Start of MATERIAL SHOWN
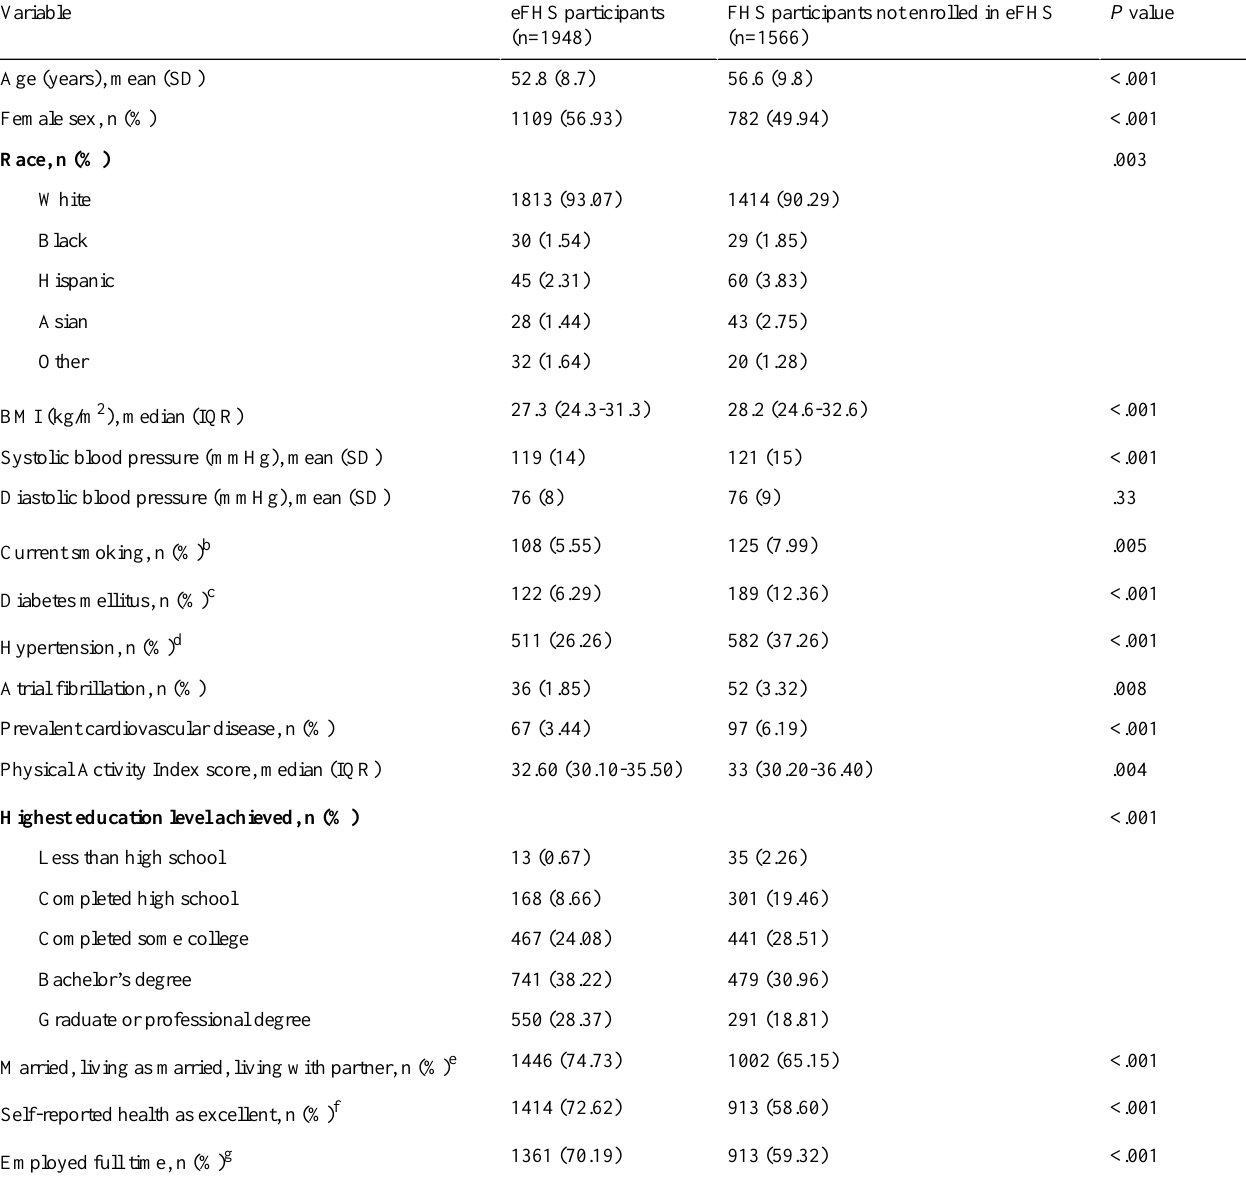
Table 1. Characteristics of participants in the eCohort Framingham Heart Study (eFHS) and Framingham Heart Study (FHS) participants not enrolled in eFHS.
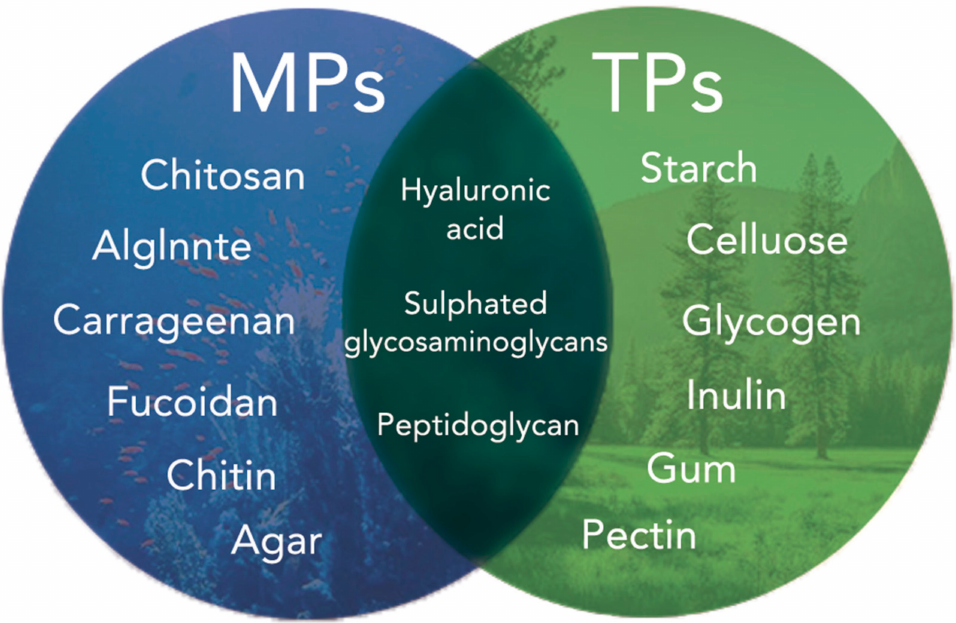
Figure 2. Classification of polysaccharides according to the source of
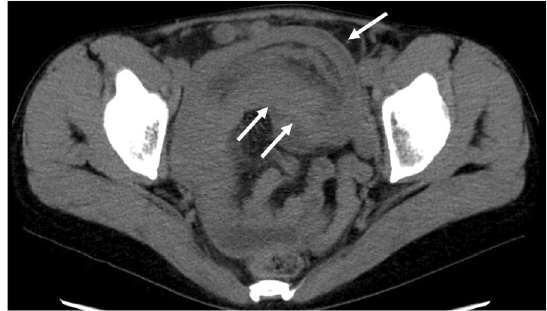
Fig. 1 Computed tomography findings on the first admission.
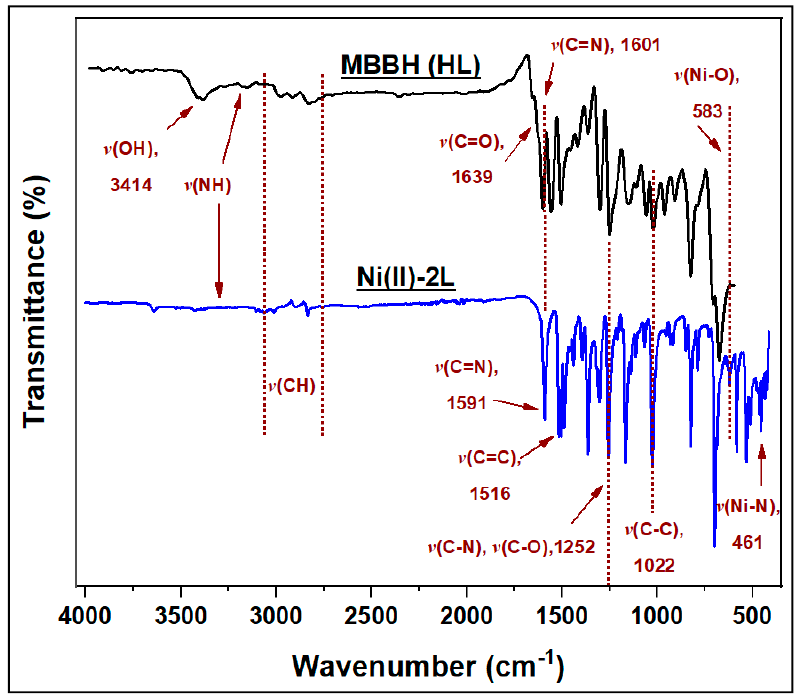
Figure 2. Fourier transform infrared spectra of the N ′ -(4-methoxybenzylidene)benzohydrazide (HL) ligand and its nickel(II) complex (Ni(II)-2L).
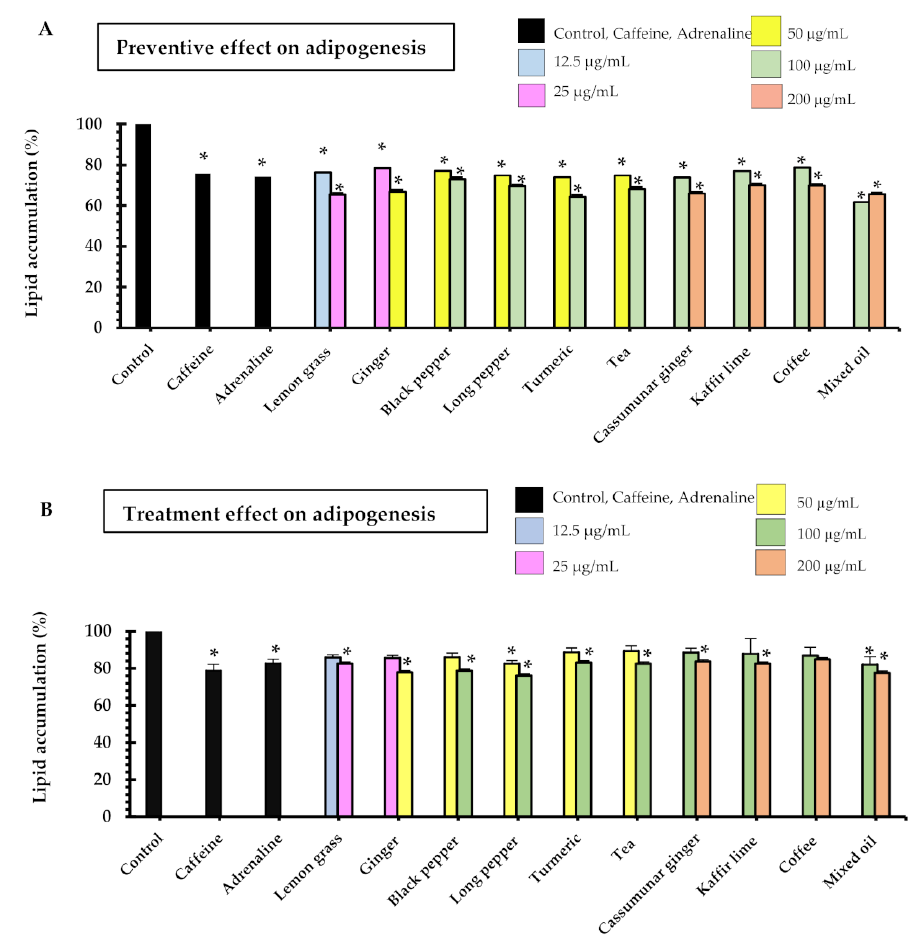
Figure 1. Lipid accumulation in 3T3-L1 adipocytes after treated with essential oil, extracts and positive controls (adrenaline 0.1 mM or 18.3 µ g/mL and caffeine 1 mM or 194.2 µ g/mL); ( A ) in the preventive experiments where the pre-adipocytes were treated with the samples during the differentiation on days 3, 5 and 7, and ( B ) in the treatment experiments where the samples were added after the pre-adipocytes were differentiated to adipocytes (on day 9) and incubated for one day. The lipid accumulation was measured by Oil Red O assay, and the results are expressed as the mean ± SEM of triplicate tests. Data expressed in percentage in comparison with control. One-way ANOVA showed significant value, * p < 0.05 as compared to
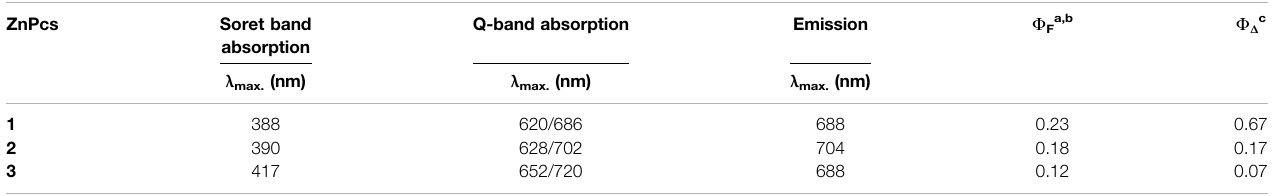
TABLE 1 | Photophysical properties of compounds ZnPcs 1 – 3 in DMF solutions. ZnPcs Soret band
End of MATERIAL SHOWN
**EXERCISE GOAL**
Skip the pictures and reproduce all remaining entries exactly.

**REPLY TO THE TASK**
Table 1. Characteristics of participants in the eCohort Framingham Heart Study (eFHS) and Framingham Heart Study (FHS) participants not enrolled in eFHS.
Figure 2. Classification of polysaccharides according to the source of
Fig. 1 Computed tomography findings on the first admission.
Figure 2. Fourier transform infrared spectra of the N ′ -(4-methoxybenzylidene)benzohydrazide (HL) ligand and its nickel(II) complex (Ni(II)-2L).
Figure 1. Lipid accumulation in 3T3-L1 adipocytes after treated with essential oil, extracts and positive controls (adrenaline 0.1 mM or 18.3 µ g/mL and caffeine 1 mM or 194.2 µ g/mL); ( A ) in the preventive experiments where the pre-adipocytes were treated with the samples during the differentiation on days 3, 5 and 7, and ( B ) in the treatment experiments where the samples were added after the pre-adipocytes were differentiated to adipocytes (on day 9) and incubated for one day. The lipid accumulation was measured by Oil Red O assay, and the results are expressed as the mean ± SEM of triplicate tests. Data expressed in percentage in comparison with control. One-way ANOVA showed significant value, * p < 0.05 as compared to
TABLE 1 | Photophysical properties of compounds ZnPcs 1 – 3 in DMF solutions. ZnPcs Soret band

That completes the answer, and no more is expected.